Выстрел в Опере - стр. 55
– Вы тоже так считаете, верно?
Тетка затеребила потертые бусины.
Резанула:
– У Чарны в голове коммунизм! Богатые должны делиться с бедными, потому что должны. Родные должны помогать друг другу… по той же причине. Только никто никому ничего в этом мире не должен, особенно если взаймы ему дулю давали. Я Чарночке еще тогда сказала: «Наверное, Катя в меня пошла». Я тоже дурой отродясь не была. Лучше бы я тебя воспитывала.
– Думаю, – серьезно сказала Катя, – это действительно было бы лучше для всех.
Она подошла к окну.
Была или нет тетя Тата когда-то красавицей, за свои шестьдесят она успела похоронить трех небедных мужей и доживала свой век в доме на четном Крещатике, из окон которого просматривалась Европейская площадь, бывшая в девичестве Конной, в замужестве Царской: филармония, бывшая некогда Купеческим клубом; и гора Сада, сменившего немало фамилий и власть имущих мужей…
«Как он сейчас называется? – поморщилась Катя. – Не помню. Крещатицкий? Городской? Да не важно…»
Как бы его не звали сейчас, у Дображанской не было никакого желания здороваться с ним в данный момент.
– Только у меня в те годы другие интересы были, – вздохнула тетя. – Ладно, что ты хочешь узнать? Про родителей?
Катя помолчала.
– Как они погибли?
– Кто знает, – сказала тетка. – Они ж на лодке катались. Что у них там случилось, одному Богу известно. То ли дно дырявое было, то ли перевернулись. Мама твоя плавать не умела. Отец, наверное, пытался ее спасти… Но не смог.
– А это, – Катя вернулась к портрету, – моя бабушка? И дед?
– Прапрабабушка и прапрадед.
– Какая она некрасивая…
Некрасивость прапрабабки имела фамильные черты, переданные и ее далекой наследнице – тетке. Те же маленькие, острые глазки, низкие брови, массивный нос, отчеканившиеся на лице сестры Катиной матери.
– Так и мама твоя красавицей не была, – бойко заметила родственница. – У тебя хоть фотографии ее есть?
– Нет. Тетя Чарночка, уезжая, все забрала.

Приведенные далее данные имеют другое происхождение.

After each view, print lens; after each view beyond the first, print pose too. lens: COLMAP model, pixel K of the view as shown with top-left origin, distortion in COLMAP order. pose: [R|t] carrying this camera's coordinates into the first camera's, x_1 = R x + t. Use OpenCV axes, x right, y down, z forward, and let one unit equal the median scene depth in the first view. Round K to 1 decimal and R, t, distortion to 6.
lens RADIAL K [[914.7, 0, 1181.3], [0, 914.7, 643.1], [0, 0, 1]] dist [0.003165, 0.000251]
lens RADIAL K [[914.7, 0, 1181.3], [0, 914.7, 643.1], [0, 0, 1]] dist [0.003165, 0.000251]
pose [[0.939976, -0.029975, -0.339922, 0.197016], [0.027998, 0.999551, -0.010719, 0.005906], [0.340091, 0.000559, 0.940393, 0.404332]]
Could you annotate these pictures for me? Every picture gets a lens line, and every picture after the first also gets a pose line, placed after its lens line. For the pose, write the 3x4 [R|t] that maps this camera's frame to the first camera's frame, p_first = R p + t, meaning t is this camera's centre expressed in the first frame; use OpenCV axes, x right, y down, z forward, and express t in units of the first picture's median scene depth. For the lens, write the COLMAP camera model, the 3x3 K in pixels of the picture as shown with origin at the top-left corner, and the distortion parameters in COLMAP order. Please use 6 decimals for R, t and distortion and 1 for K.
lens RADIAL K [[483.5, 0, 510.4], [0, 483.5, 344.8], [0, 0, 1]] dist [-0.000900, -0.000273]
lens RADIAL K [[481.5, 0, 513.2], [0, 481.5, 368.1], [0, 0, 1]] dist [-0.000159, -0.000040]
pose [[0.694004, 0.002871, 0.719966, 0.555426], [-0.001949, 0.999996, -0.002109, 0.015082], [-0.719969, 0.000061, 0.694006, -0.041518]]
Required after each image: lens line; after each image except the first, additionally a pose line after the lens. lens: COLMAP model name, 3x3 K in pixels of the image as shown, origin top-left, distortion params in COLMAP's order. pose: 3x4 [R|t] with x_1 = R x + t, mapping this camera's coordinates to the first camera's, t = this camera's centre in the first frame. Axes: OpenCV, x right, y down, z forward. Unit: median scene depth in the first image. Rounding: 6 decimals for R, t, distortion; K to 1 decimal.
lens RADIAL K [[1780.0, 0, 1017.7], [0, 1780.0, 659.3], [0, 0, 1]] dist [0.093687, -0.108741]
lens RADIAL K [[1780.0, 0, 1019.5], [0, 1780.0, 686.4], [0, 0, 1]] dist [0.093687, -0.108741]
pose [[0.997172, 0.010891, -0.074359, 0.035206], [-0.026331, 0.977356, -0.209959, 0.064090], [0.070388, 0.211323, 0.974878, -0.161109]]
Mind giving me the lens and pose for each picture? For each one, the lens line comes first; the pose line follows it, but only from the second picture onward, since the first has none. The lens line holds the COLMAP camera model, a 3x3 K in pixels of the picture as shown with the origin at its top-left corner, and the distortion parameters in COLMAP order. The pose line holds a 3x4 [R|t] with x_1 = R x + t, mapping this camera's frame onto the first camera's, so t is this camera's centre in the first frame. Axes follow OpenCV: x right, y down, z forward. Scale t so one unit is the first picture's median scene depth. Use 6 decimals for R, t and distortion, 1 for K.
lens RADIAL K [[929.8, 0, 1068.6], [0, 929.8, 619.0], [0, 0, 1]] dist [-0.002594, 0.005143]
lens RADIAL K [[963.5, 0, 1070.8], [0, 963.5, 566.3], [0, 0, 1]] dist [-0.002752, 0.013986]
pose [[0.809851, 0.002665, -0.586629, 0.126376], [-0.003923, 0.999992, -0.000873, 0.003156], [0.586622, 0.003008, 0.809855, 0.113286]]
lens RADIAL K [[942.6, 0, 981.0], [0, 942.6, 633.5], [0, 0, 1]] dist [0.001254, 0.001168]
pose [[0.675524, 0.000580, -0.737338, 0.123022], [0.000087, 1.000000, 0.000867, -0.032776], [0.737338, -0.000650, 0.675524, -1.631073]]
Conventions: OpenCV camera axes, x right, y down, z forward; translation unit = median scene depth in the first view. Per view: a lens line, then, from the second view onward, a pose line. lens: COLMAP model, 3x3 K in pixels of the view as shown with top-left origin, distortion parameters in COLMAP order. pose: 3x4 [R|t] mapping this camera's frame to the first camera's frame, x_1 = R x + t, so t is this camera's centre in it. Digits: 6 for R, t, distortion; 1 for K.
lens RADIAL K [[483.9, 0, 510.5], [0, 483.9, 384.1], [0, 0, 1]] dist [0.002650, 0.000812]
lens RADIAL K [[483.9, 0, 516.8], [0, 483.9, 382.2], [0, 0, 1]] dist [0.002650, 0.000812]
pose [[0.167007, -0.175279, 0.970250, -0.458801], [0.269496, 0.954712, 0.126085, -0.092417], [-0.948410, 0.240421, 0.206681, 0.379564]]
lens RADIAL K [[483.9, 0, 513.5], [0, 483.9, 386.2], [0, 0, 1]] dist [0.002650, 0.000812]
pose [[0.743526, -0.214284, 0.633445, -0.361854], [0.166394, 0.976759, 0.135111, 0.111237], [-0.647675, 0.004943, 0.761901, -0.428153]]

– Я тебе дам… И папа твой Аленом Делоном не был. И я не была, и Чарна. Никто не знает, в кого ты такой уродилась. У нас в семье никто красотой не блистал. Но, что интересно, никто от этого не страдал. У матери твоей, еще до того, как она за отца твоего вышла, отбою от кавалеров не было. И у меня. И даже у Чарночки. Веришь, ко мне и сейчас один дедок сватается. А в молодости, так и подавно… Помню, подружка у меня была в институте, Ася Мусина – такая хорошенькая! А влюблялись парни все не в нее, а в меня. Проходу не давали. Потому меня на курсе ведьмою звали.
– Ведьмою?
Тетя не могла увидать, как напряглись Катины черты, какими цепкими, страстными стали ее глаза – родственница изымала из шкафа большую деревянную коробку со старым крученым замочком-крючком.
– Ведьмою, ведьмою… – водрузила она увесистый клад на бархатный стол. Открыла крышку. – Оно и понятно. Реально ж, ни рожи, ни кожи, – самокритично признала она, – а мужики липнут как мухи.
Тетка вытащила из полуметрового короба крымскую шкатулку, облепленную разноцветными ракушками, заглянула вовнутрь.
Катя взяла из вороха старых бумаг почтовую открытку.
Царская площадь:
«Европейская» гостиница, перечеркнутая длинным балконом. Наивный, дореволюционный трамвай. Фонтан «Иван», очерченный клумбой…
Но «Иван» и Катя были не представлены. «Европейскую» снесли в 1947. А филармония (единственная старожилка площади, пережившая век благодаря заступничеству поэта) – в кадр не попала.